У входа в церковь уже собралась небольшая толпа, в центре которой стоит Кирстен, на голову выше всех остальных женщин. Они о чем-то судачат: это понятно уже по тому, как они умолкают и оборачиваются все разом, чтобы посмотреть, кто идет. День хоть и солнечный, но прохладный, и собравшимся на церковном дворе приходится переминаться с ноги на ногу, чтобы грязь не налипла на обувь, но никто не идет внутрь. Никому не хочется пропустить появление комиссара Корнета с супругой.
– Ну и как тебе эта жена? – спрашивает Торил, как только Марен подходит ближе. – Что она тебе сказала?
– Только «спасибо», – отвечает Марен. – Сложно понять что-то о человеке по одному слову. – Она смотрит на Кирстен. – Ты же проводила их в дом? Что там было?
Кирстен пожимает плечами.
– Я пробыла там недолго. Зажгла огонь и показала барышне кладовую. Она не сказала ни слова. Зато капитан был весьма любезен.
– А что ее муж?
– Когда я уходила, он еще не вернулся из церкви.
– Пастор Куртсон говорил, он молился почти два часа перед тем, как отправиться к Вардёхюс, – говорит Торил, обмирая от восхищения. – Сразу видно достойного, набожного человека.
Марен жалко его жену, брошенную одну в новом доме, пока муж предается молитвам.
– Ты уже отдала шкуры? – спрашивает Кирстен. Марен качает головой. – Я ей сказала, что ты придешь.
Марен ковыряет ногтем болячку на перемычке между большим и указательным пальцами и уже собирается что-то пролепетать о дожде, грязи и переделке стежков на подрубке, но ее спасает внезапная тишина. Марен оборачивается в ту сторону, куда смотрят все, и видит комиссара, идущего к церкви. Жена идет следом за ним. На ней куртка Марен, из-под куртки виднеется подол темно-синего платья.

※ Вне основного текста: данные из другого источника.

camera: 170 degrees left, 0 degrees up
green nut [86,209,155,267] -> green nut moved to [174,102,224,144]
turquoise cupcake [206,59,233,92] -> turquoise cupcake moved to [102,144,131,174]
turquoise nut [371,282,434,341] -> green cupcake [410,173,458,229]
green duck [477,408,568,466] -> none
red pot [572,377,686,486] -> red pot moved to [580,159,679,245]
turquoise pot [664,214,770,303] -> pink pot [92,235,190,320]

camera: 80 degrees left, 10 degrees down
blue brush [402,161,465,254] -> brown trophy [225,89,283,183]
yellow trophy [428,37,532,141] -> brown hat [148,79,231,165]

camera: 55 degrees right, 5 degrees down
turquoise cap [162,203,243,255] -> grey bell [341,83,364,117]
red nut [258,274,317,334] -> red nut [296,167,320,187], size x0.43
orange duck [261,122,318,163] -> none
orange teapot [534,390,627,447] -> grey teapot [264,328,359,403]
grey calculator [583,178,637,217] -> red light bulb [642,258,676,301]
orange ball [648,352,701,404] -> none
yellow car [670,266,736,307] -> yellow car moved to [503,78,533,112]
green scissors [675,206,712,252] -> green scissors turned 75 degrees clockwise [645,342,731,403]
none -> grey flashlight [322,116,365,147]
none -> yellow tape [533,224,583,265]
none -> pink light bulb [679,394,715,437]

Женщины расступаются, разбивая свой тесный кружок. Марен опускает глаза, и сама не понимает почему. Комиссар проходит мимо на расстоянии вытянутой руки, но она видит только его грязные сапоги. Видит туфли его жены, уже промокшие насквозь. Видит край длинной юбки, забрызганной грязью.
Марен поднимает глаза и еще успевает заметить, как бледный венчик волос госпожи Корнет растворяется в сумраке церкви, озаренной тусклым светом свечей. Она кажется такой крошечной по сравнению со своим великаном-мужем, и Марен представляет, как ее поглощает утроба кита. Кирстен входит в церковь следом за ними, а за ней уже тянутся все остальные – нестройной, притихшей вереницей.
Марен стоит на месте, ждет маму. Через пару минут та подходит – обиженная, растрепанная, запыхавшаяся.
– Я их пропустила?
– Все уже в церкви. А где Дийна? Она не придет?
– Она говорит, ей нездоровится. – Мама с неодобрением поджимает губы.
Сегодня пастор Куртсон не встречает прихожан у дверей. Он вполголоса беседует с комиссаром, который сидит на скамье в первом ряду. Присмотрев себе место, Марен берет маму под руку и ведет туда. Она хочет сесть сзади и сбоку, чтобы видеть обоих: и комиссара, и его жену. Все скамьи в первых рядах переполнены, хотя обычно там всегда остаются свободные места. Огоньки свечей вздрагивают – это Торил закрыла дверь, исполняя свою обычную воскресную обязанность. Пастор Куртсон поднимается на кафедру.